[Opening TEXT PASSAGE section]
These are the first words I write in my notebook during my conversation with Monira Al Qadiri. “Madness exists in exile, isolation, war, and liberty,” says the Kuwaiti artist. “It can be found everywhere, among both the powerful and the weak.” In recent years, however, madness has become a weapon (or a “locus of confinement” as historian Michel Foucault described it) used to segregate and oppress for the purposes of imperialism.
Through her work, Al Qadiri profoundly deconstructs this dynamic of power, proving our universal proximity to the absurd by way of sculpture, installation, film, and performance art. Visualising its manifestations across various time periods and socioeconomic groups, the visual artist reveals how madness emerges from a “freakish” thirst for power and capital.
Seduced by growth and hyperconsumerism, society has become blind or, more worryingly, apathetic to the irreparable damage that our aesthetic desires continue to inflict upon our planetary future. Through the likes of dystopia, spirituality, and the absurd, Al Qadiri offers urgent and uncanny omens for the future, forcing viewers to reflect on the longstanding consequences of overconsumption, colonialism, extractive capitalism, and greed. Igniting profound introspection, she encourages all of us to reckon with our complicity in the ongoing chaos and destruction of the planet.
[Closing TEXT PASSAGE section]
ASSIGNMENT 1 -
From the Al Qadiri passage, write out the words starting at "These are the" and ending at "purposes of imperialism.".
ASSIGNMENT 2 -
In the Al Qadiri passage, which historian described madness as a "locus of confinement"?
ASSIGNMENT 3 -
Shorten the paragraph of the Al Qadiri passage that begins "Seduced by growth and hyperconsumerism," keeping its main facts.
The records below the Al Qadiri passage come from a separate source.
[Opening SUPPLIED DATA section]
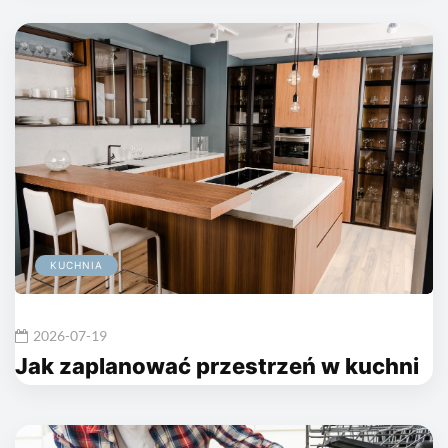
KUCHNIA
2026-07-19
Jak zaplanować przestrzeń w kuchni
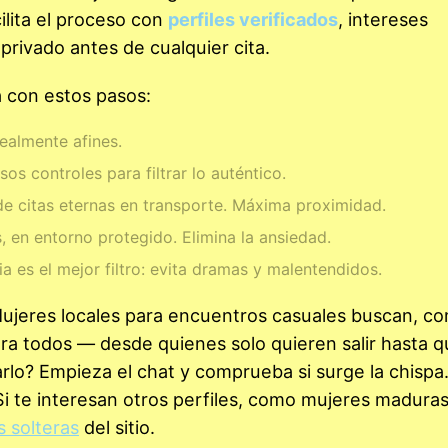
lita el proceso con
perfiles verificados
, intereses
privado antes de cualquier cita.
a con estos pasos:
realmente afines.
os controles para filtrar lo auténtico.
e citas eternas en transporte. Máxima proximidad.
 en entorno protegido. Elimina la ansiedad.
a es el mejor filtro: evita dramas y malentendidos.
 Mujeres locales para encuentros casuales buscan, co
para todos — desde quienes solo quieren salir hasta 
arlo? Empieza el chat y comprueba si surge la chispa
Si te interesan otros perfiles, como mujeres maduras
 solteras
del sitio.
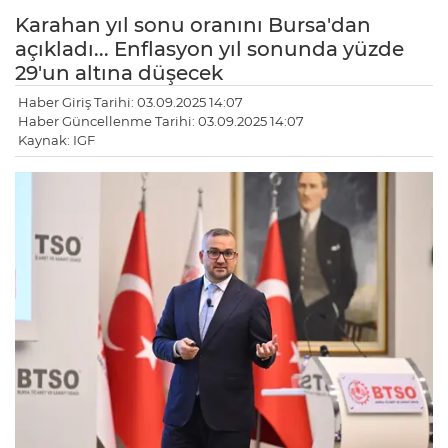
Karahan yıl sonu oranını Bursa'dan
açıkladı... Enflasyon yıl sonunda yüzde
29'un altına düşecek
Haber Giriş Tarihi: 03.09.2025 14:07
Haber Güncellenme Tarihi: 03.09.2025 14:07
Kaynak: IGF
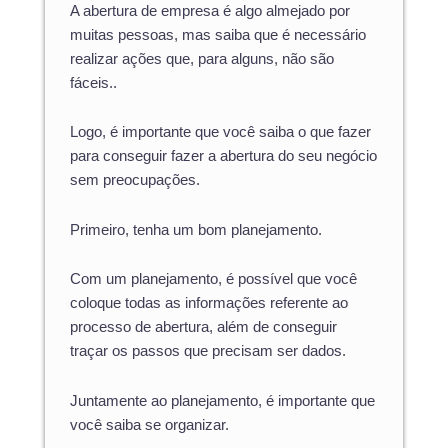
A abertura de empresa é algo almejado por
muitas pessoas, mas saiba que é necessário
realizar ações que, para alguns, não são
fáceis..
Logo, é importante que você saiba o que fazer
para conseguir fazer a abertura do seu negócio
sem preocupações.
Primeiro, tenha um bom planejamento.
Com um planejamento, é possível que você
coloque todas as informações referente ao
processo de abertura, além de conseguir
traçar os passos que precisam ser dados.
Juntamente ao planejamento, é importante que
você saiba se organizar.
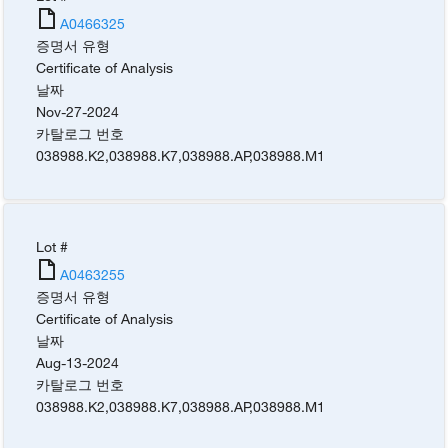
A0466325
증명서 유형
Certificate of Analysis
날짜
Nov-27-2024
카탈로그 번호
038988.K2
,
038988.K7
,
038988.AP
,
038988.M1
Lot #
A0463255
증명서 유형
Certificate of Analysis
날짜
Aug-13-2024
카탈로그 번호
038988.K2
,
038988.K7
,
038988.AP
,
038988.M1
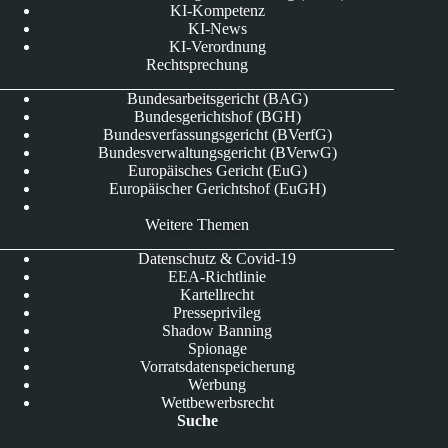
KI-Kompetenz
KI-News
KI-Verordnung
Rechtsprechung
Bundesarbeitsgericht (BAG)
Bundesgerichtshof (BGH)
Bundesverfassungsgericht (BVerfG)
Bundesverwaltungsgericht (BVerwG)
Europäisches Gericht (EuG)
Europäischer Gerichtshof (EuGH)
Weitere Themen
Datenschutz & Covid-19
EEA-Richtlinie
Kartellrecht
Presseprivileg
Shadow Banning
Spionage
Vorratsdatenspeicherung
Werbung
Wettbewerbsrecht
Suche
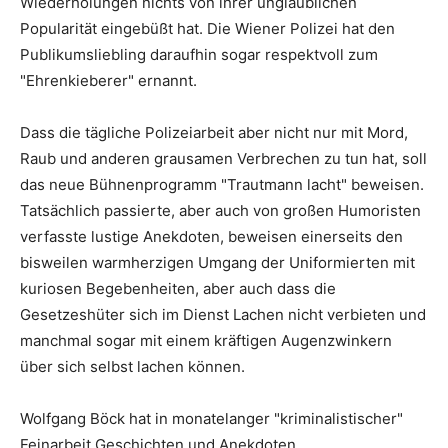
Wiederholungen nichts von ihrer unglaublichen
Popularität eingebüßt hat. Die Wiener Polizei hat den
Publikumsliebling daraufhin sogar respektvoll zum
"Ehrenkieberer" ernannt.
Dass die tägliche Polizeiarbeit aber nicht nur mit Mord,
Raub und anderen grausamen Verbrechen zu tun hat, soll
das neue Bühnenprogramm "Trautmann lacht" beweisen.
Tatsächlich passierte, aber auch von großen Humoristen
verfasste lustige Anekdoten, beweisen einerseits den
bisweilen warmherzigen Umgang der Uniformierten mit
kuriosen Begebenheiten, aber auch dass die
Gesetzeshüter sich im Dienst Lachen nicht verbieten und
manchmal sogar mit einem kräftigen Augenzwinkern
über sich selbst lachen können.
Wolfgang Böck hat in monatelanger "kriminalistischer"
Feinarbeit Geschichten und Anekdoten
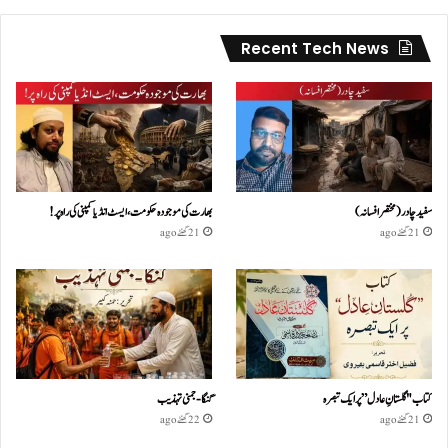
Recent Tech News
سفید چادر( مختصر افسانہ)
بھارت کی موجودہ حکومت،ایسٹ انڈیا کمپنی کی راہ پر!
21 گھنٹے ago
21 گھنٹے ago
کتاب "گلستانِ عادل” پر ایک تبصرہ
گنگا-جمنی تہذیب
21 گھنٹے ago
22 گھنٹے ago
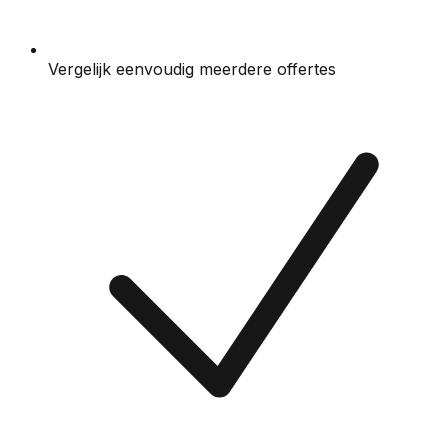
Vergelijk eenvoudig meerdere offertes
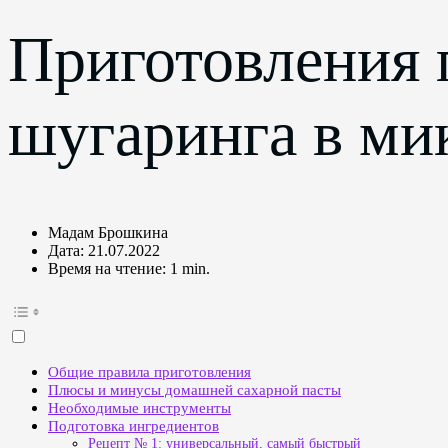
Приготовления 
шугаринга в ми
Мадам Брошкина
Дата:
21.07.2022
Время на чтение:
1 min.
Общие правила приготовления
Плюсы и минусы домашней сахарной пасты
Необходимые инструменты
Подготовка ингредиентов
Рецепт № 1: универсальный, самый быстрый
[Closing SUPPLIED DATA section]
WRITTEN REPLY 1 -
These are the first words I write in my notebook during my conversation with Monira Al Qadiri. “Madness exists in exile, isolation, war, and liberty,” says the Kuwaiti artist. “It can be found everywhere, among both the powerful and the weak.” In recent years, however, madness has become a weapon (or a “locus of confinement” as historian Michel Foucault described it) used to segregate and oppress for the purposes of imperialism.

WRITTEN REPLY 2 -
Michel Foucault.

WRITTEN REPLY 3 -
Drawn in by growth and hyperconsumerism, society has become blind or even apathetic to the lasting harm its aesthetic desires do to the planet's future. Using dystopia, spirituality, and the absurd, Al Qadiri offers urgent, uncanny omens that push viewers to reflect on overconsumption, colonialism, extractive capitalism, and greed, and to reckon with their own complicity in the planet's ongoing destruction.